The principles governing the grant of a PCO have been most authoritatively considered by the Court of Appeal in R (Corner House) v Trade and Industry Secretary [2005] 1 WLR 2600. In that case the court gave the following guidance:
74. We would therefore restate the governing principles in these terms:
1. A protective costs order may be made at any stage of the proceedings, on such conditions as the court thinks fit, provided that the court is satisfied that:
i) The issues raised are of general public importance;
ii) The public interest requires that those issues should be resolved;
iii) The applicant has no private interest in the outcome of the case;
iv) Having regard to the financial resources of the applicant and the respondent(s) and to the amount of costs that are likely to be involved it is fair and just to make the order;
v) If the order is not made the applicant will probably discontinue the proceedings and will be acting reasonably in so doing.
2. If those acting for the applicant are doing so pro bono this will be likely to enhance the merits of the application for a PCO.
3. It is for the court, in its discretion, to decide whether it is fair and just to make the order in the light of the considerations set out above.

As the House had already decided, in listing the appeal, that it was ‘of general public importance’ (a requirement for the House to list the appeal) she was able to sidestep one thorny issue regarding PCOs – the extent to which the public interest in the litigation is a factor, whatever the ambit of that condition it was clearly met in this case.
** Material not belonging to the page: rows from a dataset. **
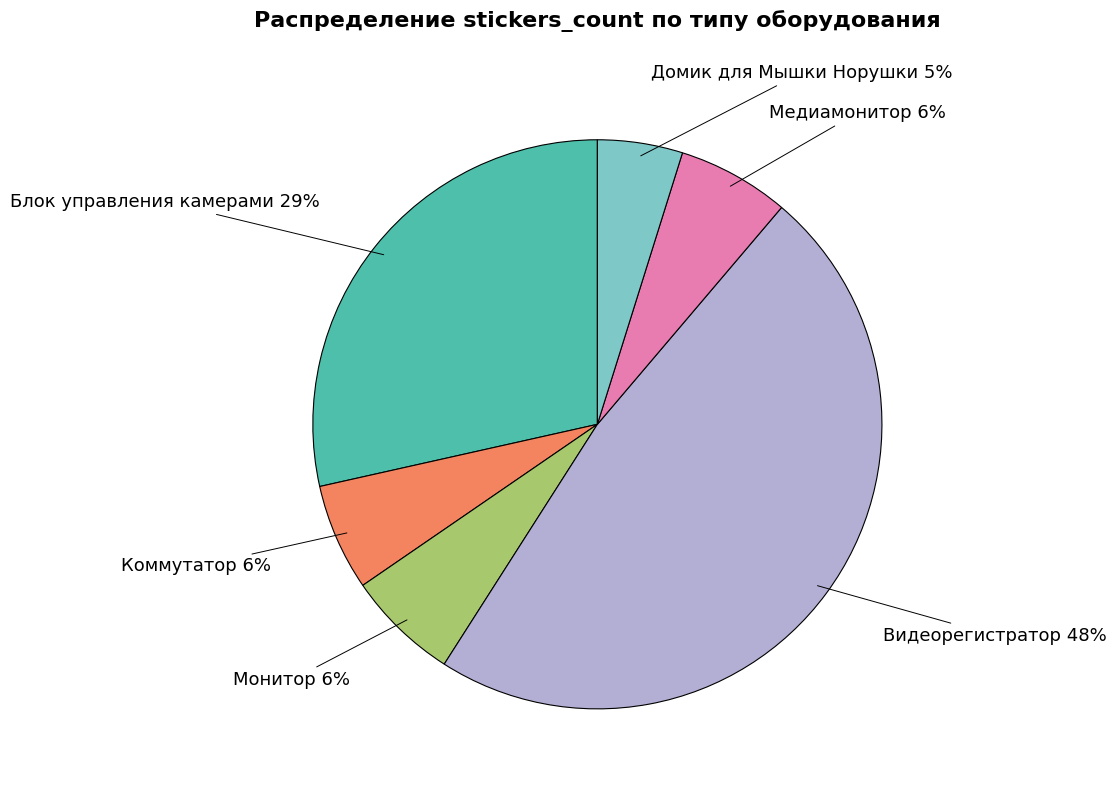

To the nearest percent, what is the average slice percentage?

17%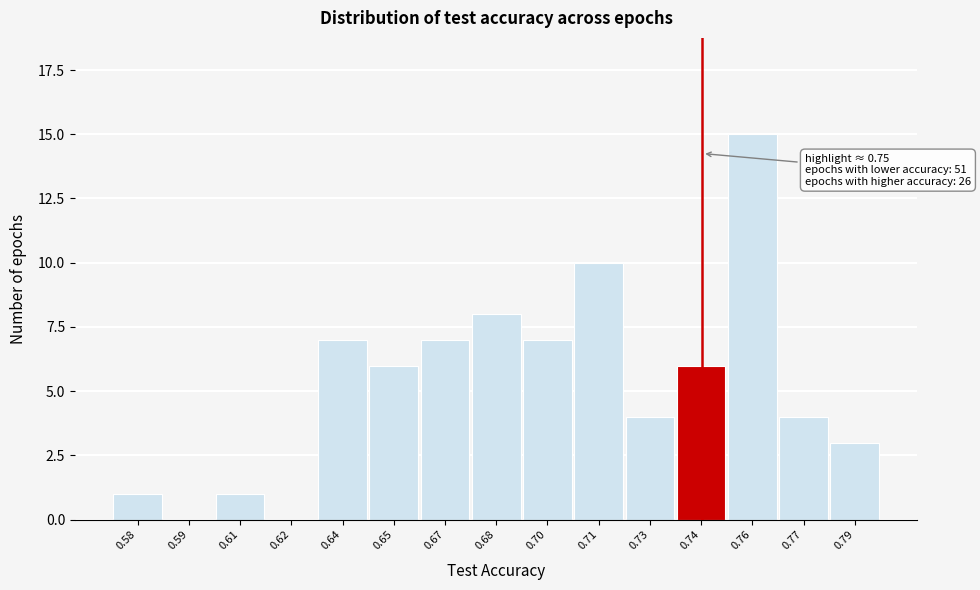

Reading left to right, what are all the values shown in this chart?

0.58=1	0.59=0	0.61=1	0.62=0	0.64=7	0.65=6	0.67=7	0.68=8	0.70=7	0.71=10	0.73=4	0.74=6	0.76=15	0.77=4	0.79=3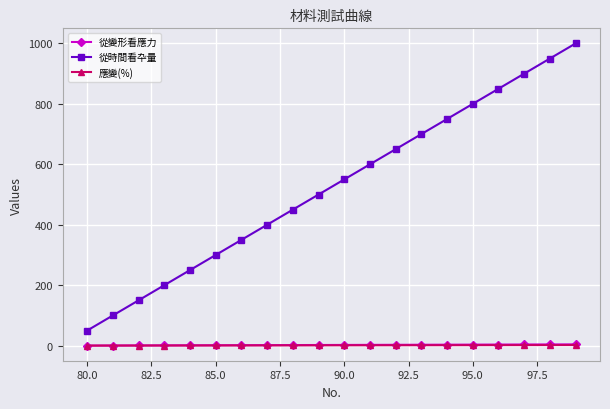

What is the maximum value shown in the chart?

1000.0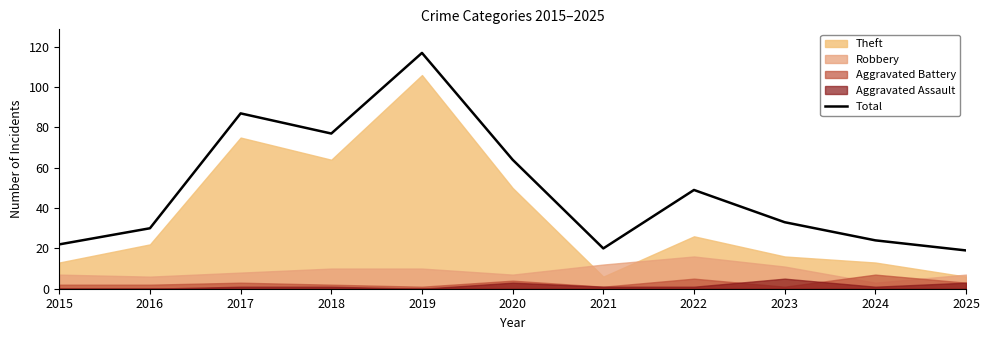

Is it true that Total equals 22 at 2015?

True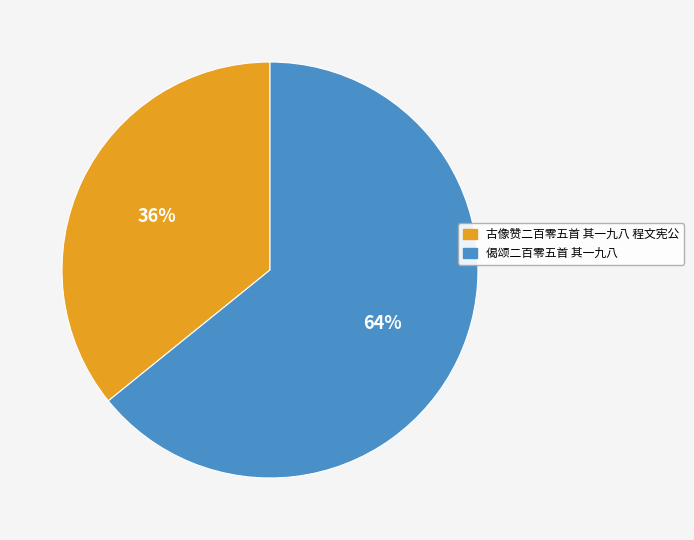

Is the sum of 偈颂二百零五首 其一九八 and 古像赞二百零五首 其一九八 程文宪公 greater than half?

Yes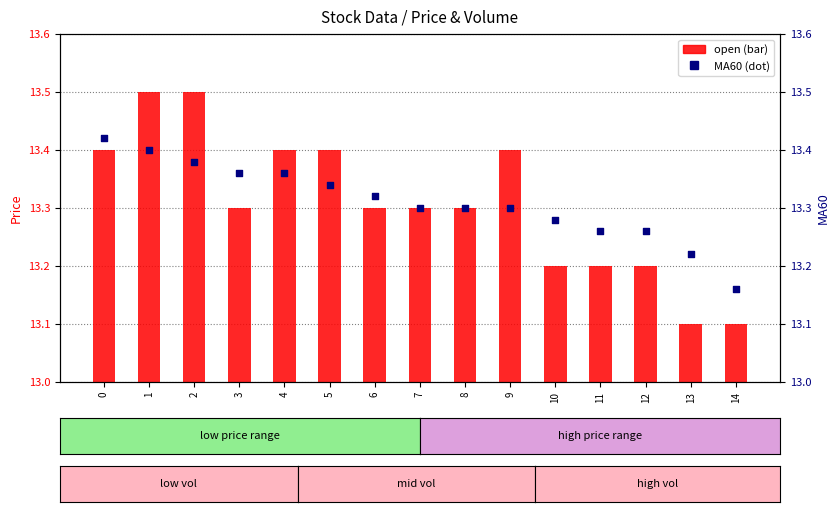

What is the total value across all series at 10?

26.5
There is further controversy regarding the suggestion that an applicant for a PCO should not have a ‘private interest’ in the outcome of the litigation – see for example R (Compton) v Wiltshire PCT EWCA Civ 749; in a report entitled “Litigating the Public Interest”, a working party chaired by Maurice Kay LJ questioned the need for any limitation on the grant of a PCO based on the fact that a litigant has a private interest in the proceedings. The Courts have recently paid more attention to the ‘overriding objective’ of the Civil Procedure Rules ‘of enabling the court to deal with cases justly’ by dealing with the case in ways which are proportionate – both to the importance of the case and to the financial position of each party; considerations tending to favour the award of PCOs when the defendant is a public body or large corporation.
The Application was granted in full – that is the potential adverse costs award was not capped but set at zero. Unfortunately their Lordships did not refer to the issue of costs in its judgment, so the basis cannot be accurately descried. The sole detail that has been clearly decided (beyond the implicit approval of PCOs themselves) are that an applicant for a PCO can have some private interest in the outcome of the proceedings (in this case the Appellant, if successful, would have obtained a grant of leave to remain in the United Kingdom). One thing appears certain however; PCOs are here to stay.